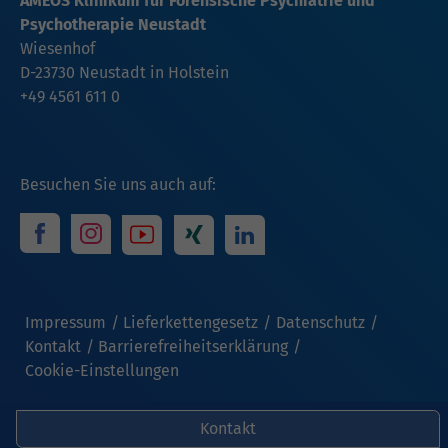
AMEOS Klinikum für Forensische Psychiatrie und
Psychotherapie Neustadt
Wiesenhof
D-23730 Neustadt in Holstein
+49 4561 611 0
Besuchen Sie uns auch auf:
Impressum
Lieferkettengesetz
Datenschutz
Kontakt
Barrierefreiheitserklärung
Cookie-Einstellungen
Kontakt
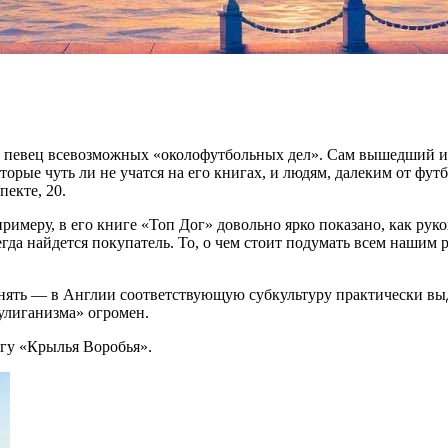
 певец всевозможных «околофутбольных дел». Сам вышедший из
торые чуть ли не учатся на его книгах, и людям, далеким от футб
екте, 20.
примеру, в его книге «Топ Дог» довольно ярко показано, как ру
гда найдется покупатель. То, о чем стоит подумать всем нашим 
онять — в Англии соответствующую субкультуру практически выд
хулиганизма» огромен.
игу «Крылья Воробья».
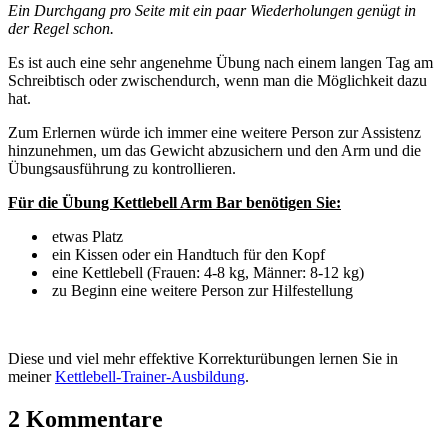
Ein Durchgang pro Seite mit ein paar Wiederholungen genügt in
der Regel schon.
Es ist auch eine sehr angenehme Übung nach einem langen Tag am
Schreibtisch oder zwischendurch, wenn man die Möglichkeit dazu
hat.
Zum Erlernen würde ich immer eine weitere Person zur Assistenz
hinzunehmen, um das Gewicht abzusichern und den Arm und die
Übungsausführung zu kontrollieren.
Für die Übung Kettlebell Arm Bar benötigen Sie:
etwas Platz
ein Kissen oder ein Handtuch für den Kopf
eine Kettlebell (Frauen: 4-8 kg, Männer: 8-12 kg)
zu Beginn eine weitere Person zur Hilfestellung
Diese und viel mehr effektive Korrekturübungen lernen Sie in
meiner
Kettlebell-Trainer-Ausbildung
.
2 Kommentare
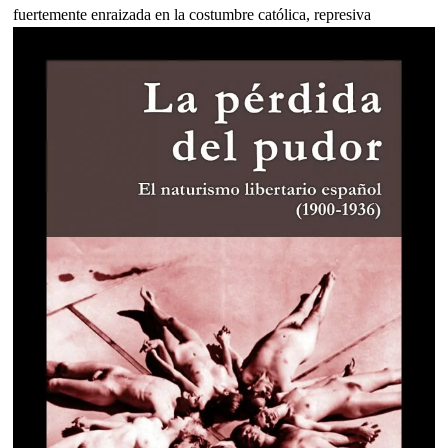
fuertemente enraizada en la costumbre católica, represiva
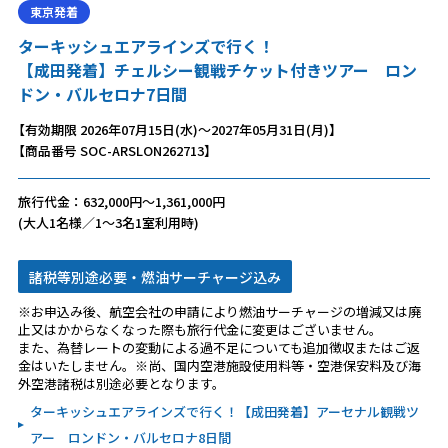
東京発着
ターキッシュエアラインズで行く！
【成田発着】チェルシー観戦チケット付きツアー ロン
ドン・バルセロナ7日間
【有効期限 2026年07月15日(水)～2027年05月31日(月)】
【商品番号 SOC-ARSLON262713】
旅行代金：632,000円～1,361,000円
(大人1名様／1～3名1室利用時)
諸税等別途必要・燃油サーチャージ込み
※お申込み後、航空会社の申請により燃油サーチャージの増減又は廃
止又はかからなくなった際も旅行代金に変更はございません。
また、為替レートの変動による過不足についても追加徴収またはご返
金はいたしません。※尚、国内空港施設使用料等・空港保安料及び海
外空港諸税は別途必要となります。
ターキッシュエアラインズで行く！【成田発着】アーセナル観戦ツ
アー ロンドン・バルセロナ8日間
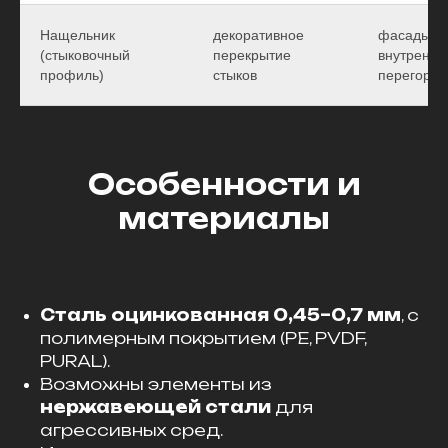
Нащельник
декоративное
фасады и
(стыковочный
перекрытие
внутренни
профиль)
стыков
перегород
Особенности и
материалы
Сталь оцинкованная 0,45–0,7 мм
, с
полимерным покрытием (PE, PVDF,
PURAL).
Возможны элементы из
нержавеющей стали
для
агрессивных сред.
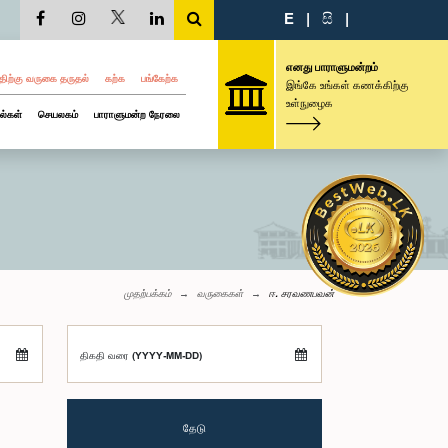
E
|
සි
|
எனது பாராளுமன்றம்
திற்கு வருகை தருதல்
கற்க
பங்கேற்க
இங்கே உங்கள் கணக்கிற்கு
உள்நுழைக
ல்கள்
செயலகம்
பாராளுமன்ற நேரலை
முதற்பக்கம்
வருகைகள்
ஈ. சரவணபவன்
திகதி வரை (YYYY-MM-DD)
தேடு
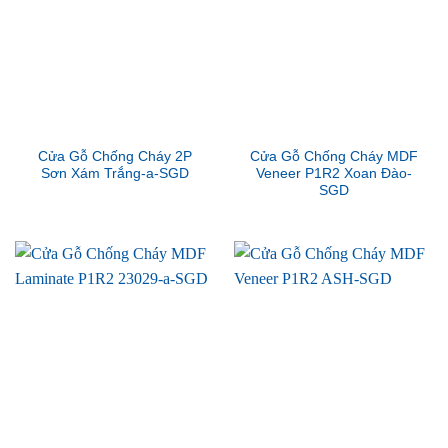
Cửa Gỗ Chống Cháy 2P
Cửa Gỗ Chống Cháy MDF
Sơn Xám Trắng-a-SGD
Veneer P1R2 Xoan Đào-
SGD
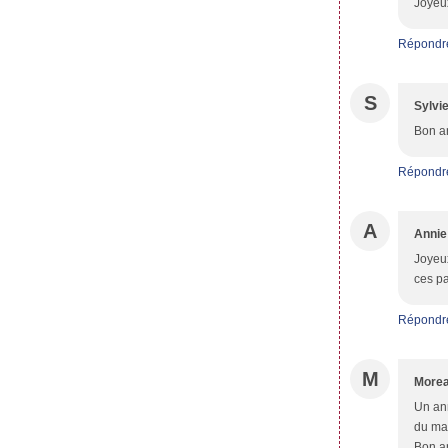
Joyeux
Répondr
S
Sylvi
Bon a
Répondr
A
Annie
Joyeux
ces pa
Répondr
M
Morea
Un ann
du mat
Bon an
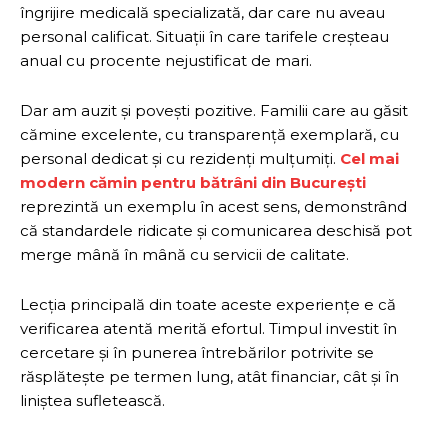
îngrijire medicală specializată, dar care nu aveau
personal calificat. Situații în care tarifele creșteau
anual cu procente nejustificat de mari.
Dar am auzit și povești pozitive. Familii care au găsit
cămine excelente, cu transparență exemplară, cu
personal dedicat și cu rezidenți mulțumiți.
Cel mai
modern cămin pentru bătrâni din București
reprezintă un exemplu în acest sens, demonstrând
că standardele ridicate și comunicarea deschisă pot
merge mână în mână cu servicii de calitate.
Lecția principală din toate aceste experiențe e că
verificarea atentă merită efortul. Timpul investit în
cercetare și în punerea întrebărilor potrivite se
răsplătește pe termen lung, atât financiar, cât și în
liniștea sufletească.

^^^^^^^^

_Goal of the exercise_
Reproduce all of the records above exactly, but exclude the pictures.

_Written response_
AMEOS Klinikum für Forensische Psychiatrie und
Psychotherapie Neustadt
Wiesenhof
D-23730 Neustadt in Holstein
+49 4561 611 0
Besuchen Sie uns auch auf:
Impressum
Lieferkettengesetz
Datenschutz
Kontakt
Barrierefreiheitserklärung
Cookie-Einstellungen
Kontakt
 певец всевозможных «околофутбольных дел». Сам вышедший из
торые чуть ли не учатся на его книгах, и людям, далеким от футб
екте, 20.
примеру, в его книге «Топ Дог» довольно ярко показано, как ру
гда найдется покупатель. То, о чем стоит подумать всем нашим 
онять — в Англии соответствующую субкультуру практически выд
хулиганизма» огромен.
игу «Крылья Воробья».
Ein Durchgang pro Seite mit ein paar Wiederholungen genügt in
der Regel schon.
Es ist auch eine sehr angenehme Übung nach einem langen Tag am
Schreibtisch oder zwischendurch, wenn man die Möglichkeit dazu
hat.
Zum Erlernen würde ich immer eine weitere Person zur Assistenz
hinzunehmen, um das Gewicht abzusichern und den Arm und die
Übungsausführung zu kontrollieren.
Für die Übung Kettlebell Arm Bar benötigen Sie:
etwas Platz
ein Kissen oder ein Handtuch für den Kopf
eine Kettlebell (Frauen: 4-8 kg, Männer: 8-12 kg)
zu Beginn eine weitere Person zur Hilfestellung
Diese und viel mehr effektive Korrekturübungen lernen Sie in
meiner
Kettlebell-Trainer-Ausbildung
.
2 Kommentare
fuertemente enraizada en la costumbre católica, represiva
東京発着
ターキッシュエアラインズで行く！
【成田発着】チェルシー観戦チケット付きツアー ロン
ドン・バルセロナ7日間
【有効期限 2026年07月15日(水)～2027年05月31日(月)】
【商品番号 SOC-ARSLON262713】
旅行代金：632,000円～1,361,000円
(大人1名様／1～3名1室利用時)
諸税等別途必要・燃油サーチャージ込み
※お申込み後、航空会社の申請により燃油サーチャージの増減又は廃
止又はかからなくなった際も旅行代金に変更はございません。
また、為替レートの変動による過不足についても追加徴収またはご返
金はいたしません。※尚、国内空港施設使用料等・空港保安料及び海
外空港諸税は別途必要となります。
ターキッシュエアラインズで行く！【成田発着】アーセナル観戦ツ
アー ロンドン・バルセロナ8日間
Нащельник
декоративное
фасады и
(стыковочный
перекрытие
внутренни
профиль)
стыков
перегород
Особенности и
материалы
Сталь оцинкованная 0,45–0,7 мм
, с
полимерным покрытием (PE, PVDF,
PURAL).
Возможны элементы из
нержавеющей стали
для
агрессивных сред.
E
|
සි
|
எனது பாராளுமன்றம்
திற்கு வருகை தருதல்
கற்க
பங்கேற்க
இங்கே உங்கள் கணக்கிற்கு
உள்நுழைக
ல்கள்
செயலகம்
பாராளுமன்ற நேரலை
முதற்பக்கம்
வருகைகள்
ஈ. சரவணபவன்
திகதி வரை (YYYY-MM-DD)
தேடு
Cửa Gỗ Chống Cháy 2P
Cửa Gỗ Chống Cháy MDF
Sơn Xám Trắng-a-SGD
Veneer P1R2 Xoan Đào-
SGD
Joyeux
Répondr
S
Sylvi
Bon a
Répondr
A
Annie
Joyeux
ces pa
Répondr
M
Morea
Un ann
du mat
Bon an
îngrijire medicală specializată, dar care nu aveau
personal calificat. Situații în care tarifele creșteau
anual cu procente nejustificat de mari.
Dar am auzit și povești pozitive. Familii care au găsit
cămine excelente, cu transparență exemplară, cu
personal dedicat și cu rezidenți mulțumiți.
Cel mai
modern cămin pentru bătrâni din București
reprezintă un exemplu în acest sens, demonstrând
că standardele ridicate și comunicarea deschisă pot
merge mână în mână cu servicii de calitate.
Lecția principală din toate aceste experiențe e că
verificarea atentă merită efortul. Timpul investit în
cercetare și în punerea întrebărilor potrivite se
răsplătește pe termen lung, atât financiar, cât și în
liniștea sufletească.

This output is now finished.